Do not think with your heart think with your head! There are 700,000,000 other Chinese men out there some are good evil and all the things inbetween.
Wow that sounded weird from somebody who is somewhat anti marriage…
But my point is you can never get the 5 years back, and in ‘investing’ 3 more years will you get it back?
I’m thinking this is what he wants to say: “I want to be brutally honest with you. Right now, I love you and want to be with you forever, but there are some complications that I can’t get into. So, I’m going to ask you to wait 3 years before we (tentatively) marry. However, there’s no guarantee that I won’t change my mind during those 3 years. This is just how I am. If you can’t handle that, it would be best to break up now so you won’t have to endure it.”

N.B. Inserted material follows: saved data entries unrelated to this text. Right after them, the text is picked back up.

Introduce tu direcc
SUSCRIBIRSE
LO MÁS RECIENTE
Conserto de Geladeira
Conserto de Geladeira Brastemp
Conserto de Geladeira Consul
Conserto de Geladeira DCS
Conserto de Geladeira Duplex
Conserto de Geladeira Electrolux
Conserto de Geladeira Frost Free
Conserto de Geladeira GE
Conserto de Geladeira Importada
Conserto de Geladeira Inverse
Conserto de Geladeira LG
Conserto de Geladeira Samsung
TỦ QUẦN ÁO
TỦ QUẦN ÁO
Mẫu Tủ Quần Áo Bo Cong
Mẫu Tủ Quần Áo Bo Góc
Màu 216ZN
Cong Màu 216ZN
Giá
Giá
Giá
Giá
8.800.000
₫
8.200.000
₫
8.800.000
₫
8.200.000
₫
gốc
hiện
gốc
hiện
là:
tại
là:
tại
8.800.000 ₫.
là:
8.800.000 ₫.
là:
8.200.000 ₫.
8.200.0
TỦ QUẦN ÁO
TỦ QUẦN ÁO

I would agree with the other commenters and say that waiting for 3 years is not a reasonable request/demand.
The guy does not want to confront his relatives now and there is no guarantee he will be ready to do it later.
@Sara, @Jessica, @Laura, @AOA, @Rui, @The Chinese Guy, @Richard, @Crystal, thank you all for the comments! Well, I can see I misjudged this one, being a little too understanding of the man in this relationship. I hope Waitingbride is reading your words.

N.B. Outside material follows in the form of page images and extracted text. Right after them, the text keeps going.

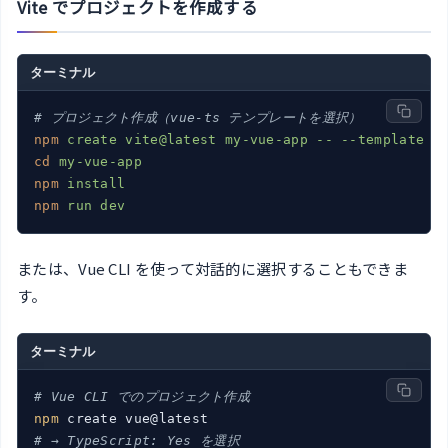
Vite でプロジェクトを作成する
ターミナル
# プロジェクト作成（vue-ts テンプレートを選択）
npm
create vite@latest my-vue-app -- --template v
cd
my-vue-app
npm
install
npm
run dev
または、Vue CLI を使って対話的に選択することもできま
す。
ターミナル
# Vue CLI でのプロジェクト作成
npm
# → TypeScript: Yes を選択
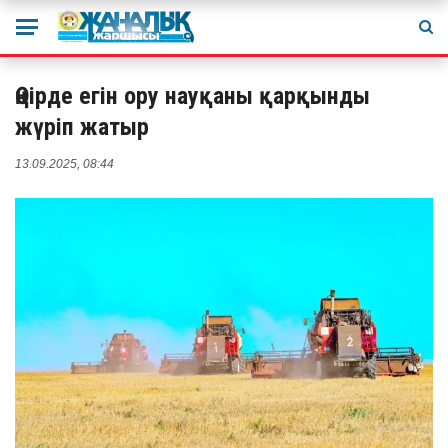
Өңірде егін ору науқаны қарқынды
жүріп жатыр
13.09.2025, 08:44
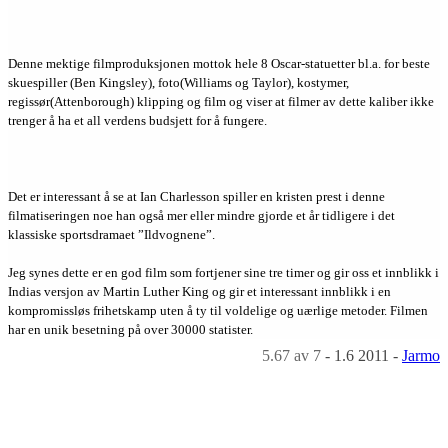
Denne mektige filmproduksjonen mottok hele 8 Oscar-statuetter bl.a. for beste
skuespiller (Ben Kingsley), foto(Williams og Taylor), kostymer,
regissør(Attenborough) klipping og film og viser at filmer av dette kaliber ikke
trenger å ha et all verdens budsjett for å fungere.
Det er interessant å se at Ian Charlesson spiller en kristen prest i denne
filmatiseringen noe han også mer eller mindre gjorde et år tidligere i det
klassiske sportsdramaet ”Ildvognene”.
Jeg synes dette er en god film som fortjener sine tre timer og gir oss et innblikk i
Indias versjon av Martin Luther King og gir et interessant innblikk i en
kompromissløs frihetskamp uten å ty til voldelige og uærlige metoder. Filmen
har en unik besetning på over 30000 statister.
5.67
av 7
-
1.6 2011
-
Jarmo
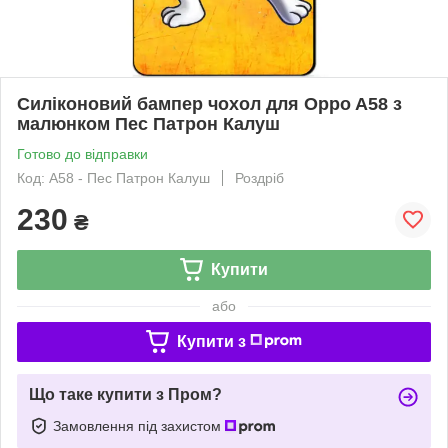
Силіконовий бампер чохол для Oppo A58 з
малюнком Пес Патрон Калуш
Готово до відправки
Код: A58 - Пес Патрон Калуш
Роздріб
230
₴
Купити
або
Купити з
Що таке купити з Пром?
Замовлення під захистом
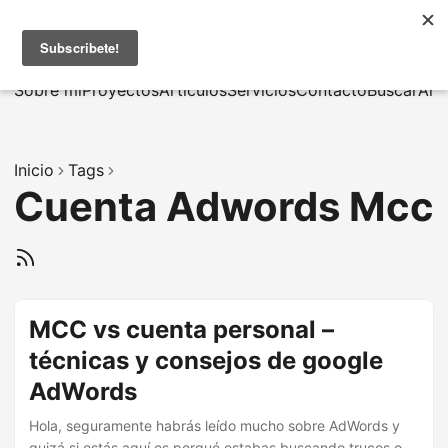
MarcusRB
|
En
Sobre mí
Proyectos
Artículos
Servicios
Contacto
Buscar
Arc
Inicio
Tags
Cuenta Adwords Mcc
MCC vs cuenta personal –
técnicas y consejos de google
AdWords
Hola, seguramente habrás leído mucho sobre AdWords y
quizá si estás aquí es porqué estabas buscando trucos o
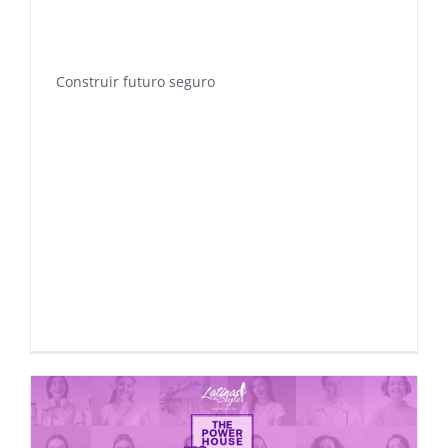
Construir futuro seguro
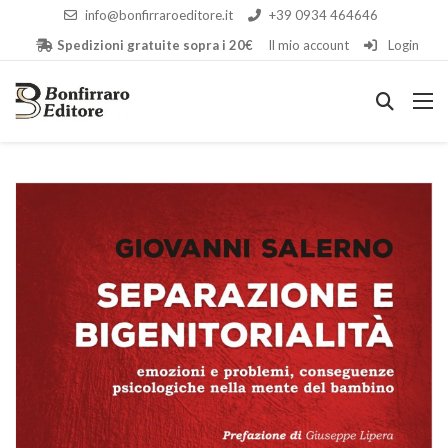
info@bonfirraroeditore.it
+39 0934 464646
Spedizioni gratuite sopra i 20€
Il mio account
Login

As a Chinese man, I would like to tell you that some Chinese old tredition do not deserve any courage. It is ” MIXIN”. JUST INSIST YOUR CORE VALUE
@Lueex, thanks for adding your voice to the conversation! Again, your comment echoes the tidal wave of sentiments here, that waiting three years is just not reasonable.
Love in the next 3 years, no guarantee!! I wish you good luck. If he really love you, he will come back and married you but on the basis that you are not married yet.
Thanks Xiaoheng! Yes, you are so right — there’s never a guarantee the love will still be there after three years.
Waitingbride: The Chinese like all other peoples are exclusive, but mostly from cultual point of view, because the Chinese is a big melting pot or thousand of years. I would try to reach out to his mom and try to follow the traditions more than another Chinese woman to change her mind towards you. She will soften up in time and reach back your way, because deep down she understands where you came from. I think your deliemma is mom wants to move in with her son. If you can show that you are a true Chinese wife, you may not be living with her, but she is always welcomed in your house. This problem affects not only in mixed marriages but modern Chinese wives in general. You have found a true love and you are older you may want to give this suggestion a shot.
I am not so sure where you husband is from. I am A CHINESE guy but my parents do not care what kind of girls I love since what they really care is whether the girl their son loves really loves their son….:-) They will judge from their own perspectives. Let me tell you some secrets. You must understand Chinese culture about how to be a wife and then at least show something in front of your bf’s mummy. This is not cheating. The first impression is really important on if they approve your marriage or not.
I married an ethnic Chinese immigrant in the 1970’s. This was not easy, but I learned not to put up with his bull shit. We are still married after 38 years, but you have to remain a strong person, meaning don’t let his family overwhelm you. You need to place good boundaries to stay healthy.